A golf-course architect has six linden trees, five white birch trees, and three bald cypress trees to plant in a row along a fairway. In how many ways can the landscaper plant the trees in a row, assuming that the trees are evenly spaced?
The trees-can be planted in different ways.

Step 1 ：The problem is a permutation problem with repetition. The total number of trees is 6 (linden) + 5 (white birch) + 3 (bald cypress) = 14 trees. Since the trees of the same type are indistinguishable, we need to divide the total permutations by the repetitions of each type of tree.
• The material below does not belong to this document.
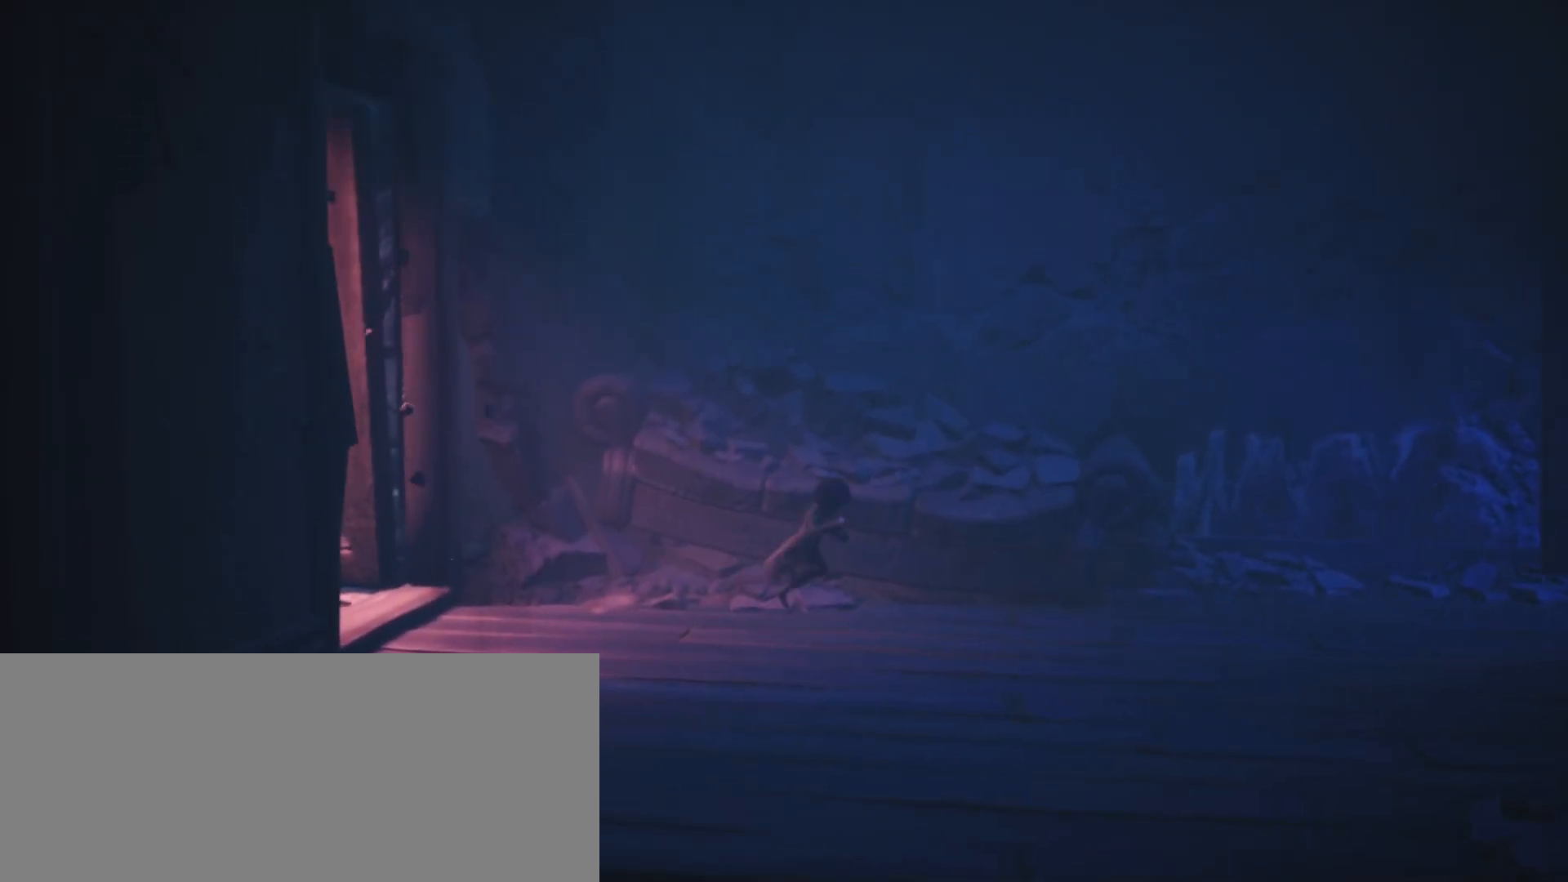
{"keys": ["d", "jump", "sprint"], "events": []}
Step 2 ：First, calculate the total permutations of 14 trees, which is \(14!\) or 87178291200.

Step 3 ：Next, calculate the permutations of each type of tree. The permutations of 6 linden trees is \(6!\) or 720, the permutations of 5 white birch trees is \(5!\) or 120, and the permutations of 3 bald cypress trees is \(3!\) or 6.

Step 4 ：Finally, divide the total permutations by the permutations of each type of tree. The number of ways the landscaper can plant the trees is \(\frac{87178291200}{720 \times 120 \times 6}\) or 168168.

Step 5 ：Final Answer: The landscaper can plant the trees in \(\boxed{168168}\) different ways.